Now for the messy part:

> The rule emoji_sequence is inherited from [Emoji-Seq].  It permits
> one or more bytes to form a single presentation image.

First, let me say I keep a rigid category distinction between
bytes/octets and characters.  And in this situation, it seems like there
are *three* layers of composition between bytes and displayed items:

- The UTF-8 encoding groups bytes into code points, which are generally
  Unicode "characters".

- The code points can be composed (by Unicode rules) into characters.
  As Barry explains, "as creating “á” from “a” plus combining acute
  accent".  But I'm not so familiar with how that is done and how that
  affects exactly what the word "character" means.  (I also do not know
  whether any emoji code point participates in Unicode composition, but
  a sender can certainly compose reactions containing code points that
  participate in composition, and there probably is no guarantee that
  Unicode will never do such a thing with emoji.)

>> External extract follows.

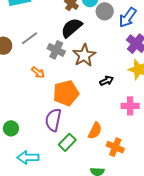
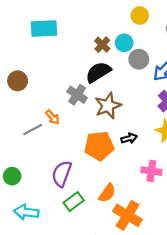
gray line: (30, 38) -> (33, 129), moved
orange pentagon: (66, 93) -> (99, 146), moved
orange cross: (115, 147) -> (127, 215), size x1.4

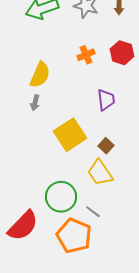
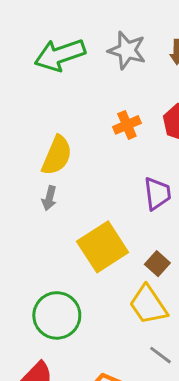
green circle: (61, 197) -> (57, 315), moved
gray line: (93, 212) -> (160, 355), moved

- Groups of characters may be displayed as single images.  As Barry
  explains, "the sort of thing that’s unique to emoji, wherein the
  emojis for man followed by woman followed by boy, each of which is a
  separate emoji character that would be displayed as it seems, will
  often be rendered as a single image of a family".

Composing these processes, it takes bytes/octets (the encoded form of
the "reaction" part) into a sequence of displayed images.

When I w